The speed of extrusion of the powder compact from the throat 1, the pressure conditions for the powder 1, and the conditions for electrically sintering the powder compact 80 are determined.

The density of the sintered body 8 can be determined by the magnitude of the current flowing through the electrodes 5, 5. For example, at a current of about 420% of the melting current, the density of the sintered body is 50 to 55% of the theoretical density. Therefore, with a current of 30% density, the density is about 60. Specifically, when a current of IOV and 60 A is passed through a powder molded body made of molybdenum in the shape of a rectangular rod, a sintered density of approximately 6.597 cm'' is obtained.

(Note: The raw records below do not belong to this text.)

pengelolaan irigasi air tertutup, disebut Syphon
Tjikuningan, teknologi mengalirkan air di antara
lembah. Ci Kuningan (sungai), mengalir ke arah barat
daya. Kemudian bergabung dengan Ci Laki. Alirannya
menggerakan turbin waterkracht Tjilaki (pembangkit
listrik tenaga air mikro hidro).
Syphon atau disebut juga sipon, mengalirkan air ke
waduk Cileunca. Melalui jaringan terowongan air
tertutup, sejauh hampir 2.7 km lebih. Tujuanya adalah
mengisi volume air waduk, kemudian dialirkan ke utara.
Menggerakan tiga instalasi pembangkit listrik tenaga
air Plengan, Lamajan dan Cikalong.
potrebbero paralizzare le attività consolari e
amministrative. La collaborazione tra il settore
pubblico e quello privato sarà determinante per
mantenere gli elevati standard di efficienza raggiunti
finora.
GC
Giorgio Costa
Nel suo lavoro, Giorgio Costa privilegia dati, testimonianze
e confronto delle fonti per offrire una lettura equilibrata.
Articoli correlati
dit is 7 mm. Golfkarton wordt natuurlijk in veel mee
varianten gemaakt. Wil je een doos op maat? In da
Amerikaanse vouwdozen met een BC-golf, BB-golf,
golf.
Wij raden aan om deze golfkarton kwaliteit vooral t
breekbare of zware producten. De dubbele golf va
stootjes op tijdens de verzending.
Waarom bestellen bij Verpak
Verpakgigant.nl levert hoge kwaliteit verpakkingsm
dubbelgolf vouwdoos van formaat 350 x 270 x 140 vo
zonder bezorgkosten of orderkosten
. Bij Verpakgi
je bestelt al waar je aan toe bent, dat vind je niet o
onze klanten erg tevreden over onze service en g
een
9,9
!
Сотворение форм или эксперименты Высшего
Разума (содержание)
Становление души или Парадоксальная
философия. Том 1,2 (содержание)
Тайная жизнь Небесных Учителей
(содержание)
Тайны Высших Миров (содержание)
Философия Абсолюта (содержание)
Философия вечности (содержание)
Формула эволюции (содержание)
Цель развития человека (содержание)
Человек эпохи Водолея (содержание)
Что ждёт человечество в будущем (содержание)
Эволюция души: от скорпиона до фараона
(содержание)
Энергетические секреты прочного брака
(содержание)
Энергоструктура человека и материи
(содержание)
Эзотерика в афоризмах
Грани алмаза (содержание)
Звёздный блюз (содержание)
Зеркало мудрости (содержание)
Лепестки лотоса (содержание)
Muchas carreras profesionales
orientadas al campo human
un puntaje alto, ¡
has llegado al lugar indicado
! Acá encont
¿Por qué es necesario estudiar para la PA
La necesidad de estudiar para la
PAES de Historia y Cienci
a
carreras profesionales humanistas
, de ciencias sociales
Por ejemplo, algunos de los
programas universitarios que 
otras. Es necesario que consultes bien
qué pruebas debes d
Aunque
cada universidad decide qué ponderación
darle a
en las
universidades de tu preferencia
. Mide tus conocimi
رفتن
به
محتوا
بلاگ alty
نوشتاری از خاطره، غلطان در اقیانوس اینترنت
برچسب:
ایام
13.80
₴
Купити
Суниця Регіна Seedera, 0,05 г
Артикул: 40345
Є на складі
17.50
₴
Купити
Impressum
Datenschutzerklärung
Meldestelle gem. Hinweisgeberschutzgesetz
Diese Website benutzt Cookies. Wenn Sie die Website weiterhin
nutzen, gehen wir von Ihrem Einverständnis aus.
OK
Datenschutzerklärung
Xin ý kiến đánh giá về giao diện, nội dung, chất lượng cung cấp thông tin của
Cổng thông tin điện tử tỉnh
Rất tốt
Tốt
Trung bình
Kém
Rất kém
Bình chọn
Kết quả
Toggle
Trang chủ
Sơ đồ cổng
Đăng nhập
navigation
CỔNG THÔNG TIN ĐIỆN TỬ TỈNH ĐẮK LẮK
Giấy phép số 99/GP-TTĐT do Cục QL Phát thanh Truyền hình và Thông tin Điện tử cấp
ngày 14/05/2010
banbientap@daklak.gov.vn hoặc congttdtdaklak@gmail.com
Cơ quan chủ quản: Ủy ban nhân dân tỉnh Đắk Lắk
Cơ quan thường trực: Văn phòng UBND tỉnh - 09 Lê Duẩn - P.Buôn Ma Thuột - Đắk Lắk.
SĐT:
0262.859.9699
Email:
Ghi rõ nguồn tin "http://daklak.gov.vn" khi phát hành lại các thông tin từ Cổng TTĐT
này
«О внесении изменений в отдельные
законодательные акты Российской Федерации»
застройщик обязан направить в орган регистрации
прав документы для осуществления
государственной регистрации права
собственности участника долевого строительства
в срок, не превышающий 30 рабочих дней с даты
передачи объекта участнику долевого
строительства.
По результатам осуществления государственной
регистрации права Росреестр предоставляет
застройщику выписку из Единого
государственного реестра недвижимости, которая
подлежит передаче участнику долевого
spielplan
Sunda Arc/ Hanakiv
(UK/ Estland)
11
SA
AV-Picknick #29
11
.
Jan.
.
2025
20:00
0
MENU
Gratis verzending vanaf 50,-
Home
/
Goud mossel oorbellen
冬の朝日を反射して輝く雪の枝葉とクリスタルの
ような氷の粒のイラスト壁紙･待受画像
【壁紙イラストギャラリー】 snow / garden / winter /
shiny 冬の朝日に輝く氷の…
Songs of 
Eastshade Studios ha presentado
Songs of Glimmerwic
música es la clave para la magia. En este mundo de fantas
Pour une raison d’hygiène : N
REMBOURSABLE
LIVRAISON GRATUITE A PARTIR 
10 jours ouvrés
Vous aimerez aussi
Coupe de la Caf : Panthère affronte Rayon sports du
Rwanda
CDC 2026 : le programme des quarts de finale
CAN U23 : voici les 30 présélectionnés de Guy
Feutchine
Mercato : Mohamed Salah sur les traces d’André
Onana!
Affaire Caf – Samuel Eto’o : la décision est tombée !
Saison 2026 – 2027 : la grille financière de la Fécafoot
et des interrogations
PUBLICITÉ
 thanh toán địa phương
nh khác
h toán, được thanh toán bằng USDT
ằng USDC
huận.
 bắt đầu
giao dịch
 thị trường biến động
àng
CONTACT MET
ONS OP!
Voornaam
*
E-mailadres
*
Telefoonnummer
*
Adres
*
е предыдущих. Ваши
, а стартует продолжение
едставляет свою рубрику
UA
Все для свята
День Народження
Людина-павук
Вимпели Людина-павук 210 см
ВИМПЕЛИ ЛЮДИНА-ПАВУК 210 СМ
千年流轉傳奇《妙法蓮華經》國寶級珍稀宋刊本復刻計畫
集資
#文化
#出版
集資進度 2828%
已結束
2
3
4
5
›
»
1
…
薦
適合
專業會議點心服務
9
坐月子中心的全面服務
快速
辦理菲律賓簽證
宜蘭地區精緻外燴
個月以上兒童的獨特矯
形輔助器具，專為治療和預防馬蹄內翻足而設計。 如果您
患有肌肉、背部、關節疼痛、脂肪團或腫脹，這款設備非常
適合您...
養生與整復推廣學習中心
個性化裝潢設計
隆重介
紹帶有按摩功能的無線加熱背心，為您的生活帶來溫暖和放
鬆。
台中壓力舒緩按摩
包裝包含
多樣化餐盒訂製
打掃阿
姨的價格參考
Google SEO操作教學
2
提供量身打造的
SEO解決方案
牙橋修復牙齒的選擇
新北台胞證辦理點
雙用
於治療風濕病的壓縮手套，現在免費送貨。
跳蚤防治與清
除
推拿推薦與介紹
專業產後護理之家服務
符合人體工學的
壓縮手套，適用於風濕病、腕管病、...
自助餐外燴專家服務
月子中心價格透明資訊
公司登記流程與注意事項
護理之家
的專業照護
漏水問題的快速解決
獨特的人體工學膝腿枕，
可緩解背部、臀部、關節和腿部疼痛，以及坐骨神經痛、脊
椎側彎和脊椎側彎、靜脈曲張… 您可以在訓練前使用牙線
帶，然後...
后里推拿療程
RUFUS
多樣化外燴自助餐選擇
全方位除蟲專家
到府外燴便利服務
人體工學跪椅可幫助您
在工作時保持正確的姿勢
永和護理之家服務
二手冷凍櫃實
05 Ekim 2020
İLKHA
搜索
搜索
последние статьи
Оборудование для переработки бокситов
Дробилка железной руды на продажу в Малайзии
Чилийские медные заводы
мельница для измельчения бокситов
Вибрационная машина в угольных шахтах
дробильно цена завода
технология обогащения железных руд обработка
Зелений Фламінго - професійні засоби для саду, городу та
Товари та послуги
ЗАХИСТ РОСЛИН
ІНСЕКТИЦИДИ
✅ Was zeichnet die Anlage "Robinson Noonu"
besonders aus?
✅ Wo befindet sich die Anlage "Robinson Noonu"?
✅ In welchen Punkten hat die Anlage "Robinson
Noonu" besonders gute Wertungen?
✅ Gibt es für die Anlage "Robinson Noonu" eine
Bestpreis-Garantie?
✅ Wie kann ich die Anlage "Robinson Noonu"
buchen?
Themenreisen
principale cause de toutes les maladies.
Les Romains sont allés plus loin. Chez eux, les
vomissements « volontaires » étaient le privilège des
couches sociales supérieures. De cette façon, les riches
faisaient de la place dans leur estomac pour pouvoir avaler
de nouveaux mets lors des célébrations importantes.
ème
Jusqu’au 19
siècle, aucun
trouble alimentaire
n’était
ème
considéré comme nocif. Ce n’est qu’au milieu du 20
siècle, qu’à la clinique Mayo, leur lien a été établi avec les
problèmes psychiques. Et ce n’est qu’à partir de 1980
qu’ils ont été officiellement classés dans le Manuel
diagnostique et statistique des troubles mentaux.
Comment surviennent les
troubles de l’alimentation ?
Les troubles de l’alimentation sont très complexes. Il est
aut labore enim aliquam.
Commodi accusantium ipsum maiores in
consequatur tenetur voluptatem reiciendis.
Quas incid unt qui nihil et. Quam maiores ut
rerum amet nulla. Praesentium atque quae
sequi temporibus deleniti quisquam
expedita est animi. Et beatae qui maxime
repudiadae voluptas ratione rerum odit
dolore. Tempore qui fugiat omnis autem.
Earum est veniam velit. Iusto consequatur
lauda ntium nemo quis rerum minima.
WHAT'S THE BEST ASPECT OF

The means for pressurizing and extruding the powder inside the throat 1 is not limited to the screw, and other methods such as using a press punch can be used.

〔Effect of the invention〕

The uninvented method for producing a sintered body pressurizes the powder in the throat and continuously extrudes it from the throat, making it possible to form a long powder compact and allowing it to be used from the IHL throat. Since the powder compact is continuously passed between the electrodes and sintered by energization, there is no need for workers to handle fragile powder compacts, which prevents breakage of the compact. Sintering is possible.

[Brief explanation of the drawing]

The drawing is a diagram showing an embodiment of the manufacturing method of the present invention.

Claims (3)

[Claims] (1) Supply metal powder into the throat, pressurize the metal powder, continuously extrude it through the outlet of the throat, and sinter the extruded powder compact by passing it between electrodes while applying electricity. A method for producing a sintered body, characterized by: (2) The method for producing a sintered body according to claim 1, wherein the sintering is performed in a reducing atmosphere. (3) The method for producing a sintered body according to claim 2, wherein the metal powder is tungsten or molybdenum.